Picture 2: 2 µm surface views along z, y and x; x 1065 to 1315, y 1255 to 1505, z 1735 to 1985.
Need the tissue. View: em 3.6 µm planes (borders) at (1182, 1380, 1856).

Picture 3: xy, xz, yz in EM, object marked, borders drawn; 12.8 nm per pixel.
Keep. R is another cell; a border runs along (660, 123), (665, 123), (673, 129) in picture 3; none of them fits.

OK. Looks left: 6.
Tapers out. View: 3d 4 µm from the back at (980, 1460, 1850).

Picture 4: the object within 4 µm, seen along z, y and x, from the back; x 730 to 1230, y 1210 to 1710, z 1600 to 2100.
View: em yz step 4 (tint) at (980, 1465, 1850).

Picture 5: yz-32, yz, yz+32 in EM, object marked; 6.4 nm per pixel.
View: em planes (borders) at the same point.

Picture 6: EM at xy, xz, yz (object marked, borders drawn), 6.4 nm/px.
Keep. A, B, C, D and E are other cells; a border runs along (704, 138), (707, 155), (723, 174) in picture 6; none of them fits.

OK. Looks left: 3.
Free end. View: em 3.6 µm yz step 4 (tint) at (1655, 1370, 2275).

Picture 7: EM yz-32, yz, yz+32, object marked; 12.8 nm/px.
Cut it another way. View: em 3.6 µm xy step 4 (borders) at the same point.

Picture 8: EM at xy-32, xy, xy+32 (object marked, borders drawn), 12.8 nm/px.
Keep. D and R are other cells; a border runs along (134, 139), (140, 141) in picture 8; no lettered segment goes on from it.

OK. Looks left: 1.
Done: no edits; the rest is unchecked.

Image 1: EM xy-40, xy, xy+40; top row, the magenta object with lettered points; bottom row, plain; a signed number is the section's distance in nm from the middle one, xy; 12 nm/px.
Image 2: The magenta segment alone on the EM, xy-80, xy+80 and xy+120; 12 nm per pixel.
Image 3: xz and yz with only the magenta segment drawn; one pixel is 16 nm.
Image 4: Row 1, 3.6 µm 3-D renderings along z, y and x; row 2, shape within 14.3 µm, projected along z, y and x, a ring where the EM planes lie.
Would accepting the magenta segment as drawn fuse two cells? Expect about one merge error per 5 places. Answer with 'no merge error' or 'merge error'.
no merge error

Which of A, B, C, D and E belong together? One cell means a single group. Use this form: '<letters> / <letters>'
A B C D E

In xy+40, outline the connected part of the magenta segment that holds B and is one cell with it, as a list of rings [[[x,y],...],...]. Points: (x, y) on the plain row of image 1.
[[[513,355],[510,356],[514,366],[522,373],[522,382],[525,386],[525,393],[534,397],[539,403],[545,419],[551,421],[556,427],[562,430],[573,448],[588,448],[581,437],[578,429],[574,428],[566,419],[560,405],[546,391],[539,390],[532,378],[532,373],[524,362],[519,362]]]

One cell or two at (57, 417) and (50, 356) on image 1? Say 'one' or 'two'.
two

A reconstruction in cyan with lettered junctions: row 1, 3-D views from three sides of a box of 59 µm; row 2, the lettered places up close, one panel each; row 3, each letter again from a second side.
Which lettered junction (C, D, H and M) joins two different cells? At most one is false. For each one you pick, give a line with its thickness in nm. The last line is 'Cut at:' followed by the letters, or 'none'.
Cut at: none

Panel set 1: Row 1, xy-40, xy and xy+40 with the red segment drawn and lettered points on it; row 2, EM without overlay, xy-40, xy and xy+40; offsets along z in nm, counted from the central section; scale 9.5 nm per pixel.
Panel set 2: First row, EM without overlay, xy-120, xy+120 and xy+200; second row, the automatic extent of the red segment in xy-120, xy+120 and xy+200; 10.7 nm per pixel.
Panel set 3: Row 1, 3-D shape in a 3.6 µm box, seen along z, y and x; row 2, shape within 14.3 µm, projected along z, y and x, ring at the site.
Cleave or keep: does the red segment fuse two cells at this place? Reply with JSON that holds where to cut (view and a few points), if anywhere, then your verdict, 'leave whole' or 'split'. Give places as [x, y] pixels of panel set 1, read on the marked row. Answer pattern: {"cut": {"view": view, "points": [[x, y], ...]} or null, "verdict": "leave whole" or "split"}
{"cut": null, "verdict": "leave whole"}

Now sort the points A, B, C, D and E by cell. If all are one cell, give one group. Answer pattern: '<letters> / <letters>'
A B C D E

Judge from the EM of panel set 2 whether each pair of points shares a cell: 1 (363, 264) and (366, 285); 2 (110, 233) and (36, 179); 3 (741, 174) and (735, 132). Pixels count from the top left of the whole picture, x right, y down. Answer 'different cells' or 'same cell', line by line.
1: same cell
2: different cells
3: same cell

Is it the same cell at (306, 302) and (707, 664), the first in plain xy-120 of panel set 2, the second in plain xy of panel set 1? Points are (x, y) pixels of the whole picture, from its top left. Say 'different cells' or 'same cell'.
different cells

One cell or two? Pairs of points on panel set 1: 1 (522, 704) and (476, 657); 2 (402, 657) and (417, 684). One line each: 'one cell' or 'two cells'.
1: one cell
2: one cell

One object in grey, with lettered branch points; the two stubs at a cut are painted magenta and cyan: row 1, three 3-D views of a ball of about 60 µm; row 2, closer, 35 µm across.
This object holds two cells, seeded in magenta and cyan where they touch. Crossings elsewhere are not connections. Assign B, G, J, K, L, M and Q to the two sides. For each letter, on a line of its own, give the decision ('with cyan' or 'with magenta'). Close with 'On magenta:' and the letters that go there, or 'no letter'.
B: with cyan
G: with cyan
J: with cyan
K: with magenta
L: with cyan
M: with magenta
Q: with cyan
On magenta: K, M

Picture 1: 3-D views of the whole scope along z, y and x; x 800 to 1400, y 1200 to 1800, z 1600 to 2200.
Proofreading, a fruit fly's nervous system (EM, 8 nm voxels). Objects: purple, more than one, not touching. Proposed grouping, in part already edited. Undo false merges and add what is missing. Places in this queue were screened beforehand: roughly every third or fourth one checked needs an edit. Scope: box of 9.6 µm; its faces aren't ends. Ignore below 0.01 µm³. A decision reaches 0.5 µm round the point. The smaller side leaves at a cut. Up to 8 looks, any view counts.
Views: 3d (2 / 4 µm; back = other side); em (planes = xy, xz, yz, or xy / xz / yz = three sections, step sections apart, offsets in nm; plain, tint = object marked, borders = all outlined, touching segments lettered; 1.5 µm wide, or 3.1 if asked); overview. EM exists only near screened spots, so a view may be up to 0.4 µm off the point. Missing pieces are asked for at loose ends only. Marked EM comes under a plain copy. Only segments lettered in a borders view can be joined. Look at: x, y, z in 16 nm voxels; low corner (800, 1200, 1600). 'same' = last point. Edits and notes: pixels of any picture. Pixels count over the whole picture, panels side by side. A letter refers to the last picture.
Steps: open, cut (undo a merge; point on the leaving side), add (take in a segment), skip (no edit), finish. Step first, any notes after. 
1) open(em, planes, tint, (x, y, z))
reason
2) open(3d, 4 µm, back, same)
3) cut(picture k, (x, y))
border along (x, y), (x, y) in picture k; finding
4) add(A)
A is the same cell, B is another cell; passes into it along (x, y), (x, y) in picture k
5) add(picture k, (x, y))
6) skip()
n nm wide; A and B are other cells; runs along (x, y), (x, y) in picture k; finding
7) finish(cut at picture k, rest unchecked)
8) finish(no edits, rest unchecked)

What the task asks =>
Give back the listing above exactly as written.

Task answer =>
Picture 2: 2 µm surface views along z, y and x; x 1065 to 1315, y 1255 to 1505, z 1735 to 1985.
Need the tissue. View: em 3.6 µm planes (borders) at (1182, 1380, 1856).

Picture 3: xy, xz, yz in EM, object marked, borders drawn; 12.8 nm per pixel.
Keep. R is another cell; a border runs along (660, 123), (665, 123), (673, 129) in picture 3; none of them fits.

OK. Looks left: 6.
Tapers out. View: 3d 4 µm from the back at (980, 1460, 1850).

Picture 4: the object within 4 µm, seen along z, y and x, from the back; x 730 to 1230, y 1210 to 1710, z 1600 to 2100.
View: em yz step 4 (tint) at (980, 1465, 1850).

Picture 5: yz-32, yz, yz+32 in EM, object marked; 6.4 nm per pixel.
View: em planes (borders) at the same point.

Picture 6: EM at xy, xz, yz (object marked, borders drawn), 6.4 nm/px.
Keep. A, B, C, D and E are other cells; a border runs along (704, 138), (707, 155), (723, 174) in picture 6; none of them fits.

OK. Looks left: 3.
Free end. View: em 3.6 µm yz step 4 (tint) at (1655, 1370, 2275).

Picture 7: EM yz-32, yz, yz+32, object marked; 12.8 nm/px.
Cut it another way. View: em 3.6 µm xy step 4 (borders) at the same point.

Picture 8: EM at xy-32, xy, xy+32 (object marked, borders drawn), 12.8 nm/px.
Keep. D and R are other cells; a border runs along (134, 139), (140, 141) in picture 8; no lettered segment goes on from it.

OK. Looks left: 1.
Done: no edits; the rest is unchecked.

Image 1: EM xy-40, xy, xy+40; top row, the magenta object with lettered points; bottom row, plain; a signed number is the section's distance in nm from the middle one, xy; 12 nm/px.
Image 2: The magenta segment alone on the EM, xy-80, xy+80 and xy+120; 12 nm per pixel.
Image 3: xz and yz with only the magenta segment drawn; one pixel is 16 nm.
Image 4: Row 1, 3.6 µm 3-D renderings along z, y and x; row 2, shape within 14.3 µm, projected along z, y and x, a ring where the EM planes lie.
Would accepting the magenta segment as drawn fuse two cells? Expect about one merge error per 5 places. Answer with 'no merge error' or 'merge error'.
no merge error

Which of A, B, C, D and E belong together? One cell means a single group. Use this form: '<letters> / <letters>'
A B C D E

In xy+40, outline the connected part of the magenta segment that holds B and is one cell with it, as a list of rings [[[x,y],...],...]. Points: (x, y) on the plain row of image 1.
[[[513,355],[510,356],[514,366],[522,373],[522,382],[525,386],[525,393],[534,397],[539,403],[545,419],[551,421],[556,427],[562,430],[573,448],[588,448],[581,437],[578,429],[574,428],[566,419],[560,405],[546,391],[539,390],[532,378],[532,373],[524,362],[519,362]]]

One cell or two at (57, 417) and (50, 356) on image 1? Say 'one' or 'two'.
two

A reconstruction in cyan with lettered junctions: row 1, 3-D views from three sides of a box of 59 µm; row 2, the lettered places up close, one panel each; row 3, each letter again from a second side.
Which lettered junction (C, D, H and M) joins two different cells? At most one is false. For each one you pick, give a line with its thickness in nm. The last line is 'Cut at:' followed by the letters, or 'none'.
Cut at: none

Panel set 1: Row 1, xy-40, xy and xy+40 with the red segment drawn and lettered points on it; row 2, EM without overlay, xy-40, xy and xy+40; offsets along z in nm, counted from the central section; scale 9.5 nm per pixel.
Panel set 2: First row, EM without overlay, xy-120, xy+120 and xy+200; second row, the automatic extent of the red segment in xy-120, xy+120 and xy+200; 10.7 nm per pixel.
Panel set 3: Row 1, 3-D shape in a 3.6 µm box, seen along z, y and x; row 2, shape within 14.3 µm, projected along z, y and x, ring at the site.
Cleave or keep: does the red segment fuse two cells at this place? Reply with JSON that holds where to cut (view and a few points), if anywhere, then your verdict, 'leave whole' or 'split'. Give places as [x, y] pixels of panel set 1, read on the marked row. Answer pattern: {"cut": {"view": view, "points": [[x, y], ...]} or null, "verdict": "leave whole" or "split"}
{"cut": null, "verdict": "leave whole"}

Now sort the points A, B, C, D and E by cell. If all are one cell, give one group. Answer pattern: '<letters> / <letters>'
A B C D E

Judge from the EM of panel set 2 whether each pair of points shares a cell: 1 (363, 264) and (366, 285); 2 (110, 233) and (36, 179); 3 (741, 174) and (735, 132). Pixels count from the top left of the whole picture, x right, y down. Answer 'different cells' or 'same cell', line by line.
1: same cell
2: different cells
3: same cell

Is it the same cell at (306, 302) and (707, 664), the first in plain xy-120 of panel set 2, the second in plain xy of panel set 1? Points are (x, y) pixels of the whole picture, from its top left. Say 'different cells' or 'same cell'.
different cells

One cell or two? Pairs of points on panel set 1: 1 (522, 704) and (476, 657); 2 (402, 657) and (417, 684). One line each: 'one cell' or 'two cells'.
1: one cell
2: one cell

One object in grey, with lettered branch points; the two stubs at a cut are painted magenta and cyan: row 1, three 3-D views of a ball of about 60 µm; row 2, closer, 35 µm across.
This object holds two cells, seeded in magenta and cyan where they touch. Crossings elsewhere are not connections. Assign B, G, J, K, L, M and Q to the two sides. For each letter, on a line of its own, give the decision ('with cyan' or 'with magenta'). Close with 'On magenta:' and the letters that go there, or 'no letter'.
B: with cyan
G: with cyan
J: with cyan
K: with magenta
L: with cyan
M: with magenta
Q: with cyan
On magenta: K, M

Picture 1: 3-D views of the whole scope along z, y and x; x 800 to 1400, y 1200 to 1800, z 1600 to 2200.
Proofreading, a fruit fly's nervous system (EM, 8 nm voxels). Objects: purple, more than one, not touching. Proposed grouping, in part already edited. Undo false merges and add what is missing. Places in this queue were screened beforehand: roughly every third or fourth one checked needs an edit. Scope: box of 9.6 µm; its faces aren't ends. Ignore below 0.01 µm³. A decision reaches 0.5 µm round the point. The smaller side leaves at a cut. Up to 8 looks, any view counts.
Views: 3d (2 / 4 µm; back = other side); em (planes = xy, xz, yz, or xy / xz / yz = three sections, step sections apart, offsets in nm; plain, tint = object marked, borders = all outlined, touching segments lettered; 1.5 µm wide, or 3.1 if asked); overview. EM exists only near screened spots, so a view may be up to 0.4 µm off the point. Missing pieces are asked for at loose ends only. Marked EM comes under a plain copy. Only segments lettered in a borders view can be joined. Look at: x, y, z in 16 nm voxels; low corner (800, 1200, 1600). 'same' = last point. Edits and notes: pixels of any picture. Pixels count over the whole picture, panels side by side. A letter refers to the last picture.
Steps: open, cut (undo a merge; point on the leaving side), add (take in a segment), skip (no edit), finish. Step first, any notes after. 
1) open(em, planes, tint, (x, y, z))
reason
2) open(3d, 4 µm, back, same)
3) cut(picture k, (x, y))
border along (x, y), (x, y) in picture k; finding
4) add(A)
A is the same cell, B is another cell; passes into it along (x, y), (x, y) in picture k
5) add(picture k, (x, y))
6) skip()
n nm wide; A and B are other cells; runs along (x, y), (x, y) in picture k; finding
7) finish(cut at picture k, rest unchecked)
8) finish(no edits, rest unchecked)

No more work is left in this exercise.